I have a 2002 chevy 2500hd duramax diesel I purchased from a guy in AZ. Drove it all the way back to AL with no remote problems at all. I've now had it a little over a month now and the clifford system is acting up. Sometimes it unlocks the doors, other times sends the signal and does nothing. Both clickers work and both have new batteries. (I say both, I actually got pissed off a few minutes ago and threw one against the concrete, r.i.p.) Nevertheless, one has still been proven to work. Dont know the exact model but the back saysrpn: 479v/p/x 2(66) codes fcc id : ezsdi478

I believe it to be the matrix 1x 2-way but im not sure. Its a carbon fiber looking remote with 4 buttons on the front (lock, unlock, hood/trunk, and a * and then of course the program button on the back. And starts the truck whenever it actually works.

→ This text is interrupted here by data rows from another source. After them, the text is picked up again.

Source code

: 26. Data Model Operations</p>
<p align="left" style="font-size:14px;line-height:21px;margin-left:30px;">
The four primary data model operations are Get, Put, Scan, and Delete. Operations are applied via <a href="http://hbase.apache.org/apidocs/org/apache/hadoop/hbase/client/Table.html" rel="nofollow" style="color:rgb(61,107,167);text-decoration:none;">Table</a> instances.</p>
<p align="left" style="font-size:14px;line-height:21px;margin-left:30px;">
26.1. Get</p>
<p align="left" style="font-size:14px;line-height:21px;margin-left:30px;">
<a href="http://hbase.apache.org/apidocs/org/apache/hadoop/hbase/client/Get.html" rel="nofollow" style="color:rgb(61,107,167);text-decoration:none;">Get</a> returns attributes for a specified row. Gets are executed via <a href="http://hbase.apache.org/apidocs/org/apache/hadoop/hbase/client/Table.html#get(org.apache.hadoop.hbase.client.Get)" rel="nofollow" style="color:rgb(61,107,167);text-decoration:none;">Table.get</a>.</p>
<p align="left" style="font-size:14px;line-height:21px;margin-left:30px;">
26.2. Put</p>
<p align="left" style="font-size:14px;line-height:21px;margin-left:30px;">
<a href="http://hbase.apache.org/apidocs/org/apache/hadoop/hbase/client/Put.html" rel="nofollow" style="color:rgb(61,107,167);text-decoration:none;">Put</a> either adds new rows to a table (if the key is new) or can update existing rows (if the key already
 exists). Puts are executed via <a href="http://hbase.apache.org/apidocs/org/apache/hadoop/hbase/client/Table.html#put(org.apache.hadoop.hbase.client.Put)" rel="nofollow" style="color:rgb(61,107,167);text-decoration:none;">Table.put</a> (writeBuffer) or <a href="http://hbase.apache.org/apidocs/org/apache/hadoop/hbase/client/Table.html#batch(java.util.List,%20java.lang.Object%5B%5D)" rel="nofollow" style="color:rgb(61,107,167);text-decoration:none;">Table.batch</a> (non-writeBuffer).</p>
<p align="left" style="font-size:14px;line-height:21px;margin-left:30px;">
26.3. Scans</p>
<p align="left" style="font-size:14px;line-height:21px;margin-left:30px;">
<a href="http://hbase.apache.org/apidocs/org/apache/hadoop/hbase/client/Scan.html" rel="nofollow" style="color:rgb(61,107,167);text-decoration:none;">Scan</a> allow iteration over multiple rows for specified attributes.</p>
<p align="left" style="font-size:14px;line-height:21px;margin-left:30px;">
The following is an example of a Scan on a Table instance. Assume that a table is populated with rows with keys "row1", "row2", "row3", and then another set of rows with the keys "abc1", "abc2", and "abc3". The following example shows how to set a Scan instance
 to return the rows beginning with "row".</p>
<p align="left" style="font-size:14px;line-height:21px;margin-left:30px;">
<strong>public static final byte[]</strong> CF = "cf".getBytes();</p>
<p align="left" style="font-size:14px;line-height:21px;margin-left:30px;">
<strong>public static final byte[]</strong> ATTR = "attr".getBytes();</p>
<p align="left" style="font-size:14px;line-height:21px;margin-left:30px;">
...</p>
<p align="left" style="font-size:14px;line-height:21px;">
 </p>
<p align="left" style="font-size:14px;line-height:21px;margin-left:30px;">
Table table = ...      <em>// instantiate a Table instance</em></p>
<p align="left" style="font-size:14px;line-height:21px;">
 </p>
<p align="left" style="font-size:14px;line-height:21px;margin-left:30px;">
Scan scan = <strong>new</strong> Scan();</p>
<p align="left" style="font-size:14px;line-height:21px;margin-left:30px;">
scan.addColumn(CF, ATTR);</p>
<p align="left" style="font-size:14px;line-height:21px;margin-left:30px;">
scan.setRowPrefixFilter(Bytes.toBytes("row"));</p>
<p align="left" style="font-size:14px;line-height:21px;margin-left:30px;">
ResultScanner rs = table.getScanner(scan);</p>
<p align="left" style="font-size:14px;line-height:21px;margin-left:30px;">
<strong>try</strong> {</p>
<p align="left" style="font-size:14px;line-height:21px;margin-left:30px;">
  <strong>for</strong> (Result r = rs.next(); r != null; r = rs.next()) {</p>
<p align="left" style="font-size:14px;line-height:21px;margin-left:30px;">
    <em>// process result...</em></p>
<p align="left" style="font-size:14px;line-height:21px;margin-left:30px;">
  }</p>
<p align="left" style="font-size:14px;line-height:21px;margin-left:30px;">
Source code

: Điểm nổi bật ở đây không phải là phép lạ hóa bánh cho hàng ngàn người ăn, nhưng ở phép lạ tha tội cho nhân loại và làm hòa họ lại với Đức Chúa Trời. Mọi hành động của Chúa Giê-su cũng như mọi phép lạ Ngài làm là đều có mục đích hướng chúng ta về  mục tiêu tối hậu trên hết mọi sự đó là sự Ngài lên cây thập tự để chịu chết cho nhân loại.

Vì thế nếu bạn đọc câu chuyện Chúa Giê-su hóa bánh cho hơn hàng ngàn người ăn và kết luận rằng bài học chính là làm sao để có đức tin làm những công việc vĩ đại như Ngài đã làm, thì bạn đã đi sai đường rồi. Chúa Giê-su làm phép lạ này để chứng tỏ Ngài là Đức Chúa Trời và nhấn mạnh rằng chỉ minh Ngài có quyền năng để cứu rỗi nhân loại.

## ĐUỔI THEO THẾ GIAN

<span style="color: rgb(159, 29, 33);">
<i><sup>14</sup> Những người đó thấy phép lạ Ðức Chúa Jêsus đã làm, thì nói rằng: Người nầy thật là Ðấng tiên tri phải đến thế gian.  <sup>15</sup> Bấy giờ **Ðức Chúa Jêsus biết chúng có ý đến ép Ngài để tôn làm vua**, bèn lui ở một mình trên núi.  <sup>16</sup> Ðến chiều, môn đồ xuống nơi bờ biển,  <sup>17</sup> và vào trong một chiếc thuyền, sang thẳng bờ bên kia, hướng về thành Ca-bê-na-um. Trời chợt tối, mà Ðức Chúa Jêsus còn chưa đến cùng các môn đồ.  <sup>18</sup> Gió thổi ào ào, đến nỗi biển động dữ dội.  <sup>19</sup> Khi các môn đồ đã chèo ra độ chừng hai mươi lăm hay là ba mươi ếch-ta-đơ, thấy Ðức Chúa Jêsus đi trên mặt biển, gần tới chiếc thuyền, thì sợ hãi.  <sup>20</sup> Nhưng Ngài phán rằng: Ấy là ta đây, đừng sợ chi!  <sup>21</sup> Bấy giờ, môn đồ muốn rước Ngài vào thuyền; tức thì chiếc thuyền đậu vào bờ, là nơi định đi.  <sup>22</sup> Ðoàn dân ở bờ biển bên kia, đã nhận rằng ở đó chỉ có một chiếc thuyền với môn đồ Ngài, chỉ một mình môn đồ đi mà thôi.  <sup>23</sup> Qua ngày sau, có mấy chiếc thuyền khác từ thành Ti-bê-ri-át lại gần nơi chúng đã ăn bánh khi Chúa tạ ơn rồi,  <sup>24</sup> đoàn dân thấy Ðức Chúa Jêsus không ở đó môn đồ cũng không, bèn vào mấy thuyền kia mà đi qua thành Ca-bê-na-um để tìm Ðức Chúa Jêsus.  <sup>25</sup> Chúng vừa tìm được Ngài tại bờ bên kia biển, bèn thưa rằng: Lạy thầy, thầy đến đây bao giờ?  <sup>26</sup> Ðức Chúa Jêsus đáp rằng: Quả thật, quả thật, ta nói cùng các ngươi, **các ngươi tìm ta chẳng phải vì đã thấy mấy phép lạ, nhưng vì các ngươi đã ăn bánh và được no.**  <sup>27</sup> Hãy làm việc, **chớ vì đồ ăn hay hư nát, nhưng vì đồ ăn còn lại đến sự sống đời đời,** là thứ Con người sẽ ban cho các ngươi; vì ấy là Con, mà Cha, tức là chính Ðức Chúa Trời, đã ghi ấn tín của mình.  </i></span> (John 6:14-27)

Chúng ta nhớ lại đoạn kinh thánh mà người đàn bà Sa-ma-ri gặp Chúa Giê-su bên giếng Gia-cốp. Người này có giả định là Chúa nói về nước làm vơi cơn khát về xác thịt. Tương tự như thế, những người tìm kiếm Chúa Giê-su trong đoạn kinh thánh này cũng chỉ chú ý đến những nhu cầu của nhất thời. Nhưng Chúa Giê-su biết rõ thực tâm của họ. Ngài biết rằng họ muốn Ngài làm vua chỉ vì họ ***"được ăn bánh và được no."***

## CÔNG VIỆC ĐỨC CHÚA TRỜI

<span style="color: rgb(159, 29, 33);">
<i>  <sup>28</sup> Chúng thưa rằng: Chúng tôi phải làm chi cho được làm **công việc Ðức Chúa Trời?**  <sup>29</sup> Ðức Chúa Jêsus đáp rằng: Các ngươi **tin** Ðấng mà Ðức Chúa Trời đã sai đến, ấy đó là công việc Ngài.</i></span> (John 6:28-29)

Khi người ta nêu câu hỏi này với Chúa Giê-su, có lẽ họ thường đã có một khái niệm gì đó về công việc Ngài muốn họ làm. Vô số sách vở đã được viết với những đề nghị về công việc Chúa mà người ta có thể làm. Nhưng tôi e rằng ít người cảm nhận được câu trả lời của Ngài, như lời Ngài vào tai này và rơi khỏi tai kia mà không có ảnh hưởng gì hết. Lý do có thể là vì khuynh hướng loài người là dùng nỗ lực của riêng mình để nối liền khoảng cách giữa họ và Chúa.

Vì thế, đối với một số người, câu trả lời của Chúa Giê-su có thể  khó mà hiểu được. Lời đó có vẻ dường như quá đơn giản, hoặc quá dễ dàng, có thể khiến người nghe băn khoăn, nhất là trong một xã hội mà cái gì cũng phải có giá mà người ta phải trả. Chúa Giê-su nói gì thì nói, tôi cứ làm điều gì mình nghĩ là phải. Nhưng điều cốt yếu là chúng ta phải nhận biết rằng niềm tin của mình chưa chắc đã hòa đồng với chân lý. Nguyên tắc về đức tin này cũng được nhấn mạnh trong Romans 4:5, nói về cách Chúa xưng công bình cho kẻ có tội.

Ive tried everything from reprogramming it to unplugging the brainbox to breaking in to the truck. The vehicle didnt come with a key hole to get in manually so whenever this system messes up im locked out until it decides to work again. Even if i break in, the truck still wont crank bc the system hasn't been disarmed. 

What the hell is wrong with this thing? It will work for 3 or 4 min locking and unlocking and then when i try it 30 min later it wont work. Then after a while it by the grace of god unlocks again. I've got in the neighborhood of $5,000 in stereo equipment and i cant leave it unlocked everywhere i go. 

Thanks in advance!!!

-CW


----------



## cw95ta (Jan 24, 2011)

Bump. Anyone??


----------



## Raylo (Feb 12, 2006)

I don't know what's going on with your system but since you can't unlock the car with a physical key (really, no slot?) perhaps you should go to a dealer and get one of the OEM keyless entry fobs so you won't be locked out when the Clifford fritzes out on you.


----------



## lcurle (Oct 5, 2008)

make sure the main unit is actually receiving a signal first. If there is an antenna that you can monitor, click the lock and unlock and see if the LED light acknowledges they key FOB has sent something. Could be the antenna that is bad.


----------